A situação financeira da Oncoclínicas é preocupante, com um prejuízo de R$ 3,67 bilhões ao final de 2025 e uma dívida acumulada de R$ 3,2 bilhões. A empresa está atualmente aguardando uma decisão judicial sobre um pedido de proteção contra credores, enquanto busca estabilizar sua operação.
A aprovação do empréstimo de R$ 150 milhões foi uma decisão recente do Conselho de Administração, em colaboração com o fundo americano Mak Capital, que possui cerca de 6,31% das ações da empresa, em parceria com a gestora Lumina, que, por sua vez, não possui participação acionária na Oncoclínicas.

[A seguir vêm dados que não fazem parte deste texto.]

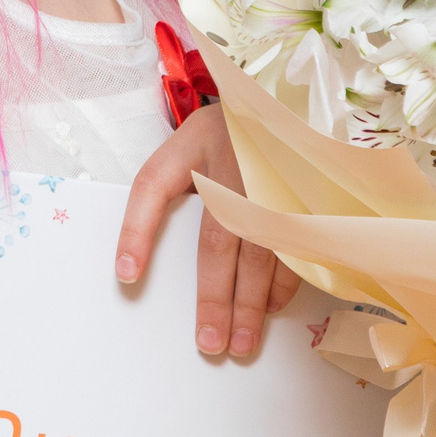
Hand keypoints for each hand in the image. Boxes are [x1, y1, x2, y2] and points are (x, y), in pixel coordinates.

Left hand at [116, 104, 298, 357]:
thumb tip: (146, 255)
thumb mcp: (195, 139)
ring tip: (240, 343)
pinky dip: (283, 285)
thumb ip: (175, 185)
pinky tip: (271, 310)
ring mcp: (277, 179)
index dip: (136, 233)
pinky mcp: (309, 194)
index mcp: (193, 142)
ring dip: (251, 304)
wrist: (296, 94)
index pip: (151, 187)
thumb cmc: (235, 128)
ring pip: (261, 254)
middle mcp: (235, 162)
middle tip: (210, 342)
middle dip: (213, 298)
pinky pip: (296, 249)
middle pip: (218, 242)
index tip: (126, 276)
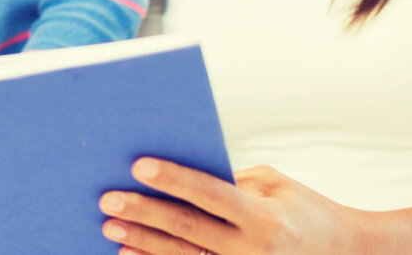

Os recursos obtidos são exclusivos para a recompra de medicamentos, com o planejamento de uma normalização gradual nos próximos dias, o que visa garantir a continuidade dos tratamentos em toda a rede.
Como parte da garantia para essa operação de crédito, a Oncoclínicas ofereceu os pagamentos futuros que deverá receber de operadoras de planos de saúde, hospitais e seguradoras, numa tentativa de assegurar a estabilidade necessária para a superação deste momento crítico.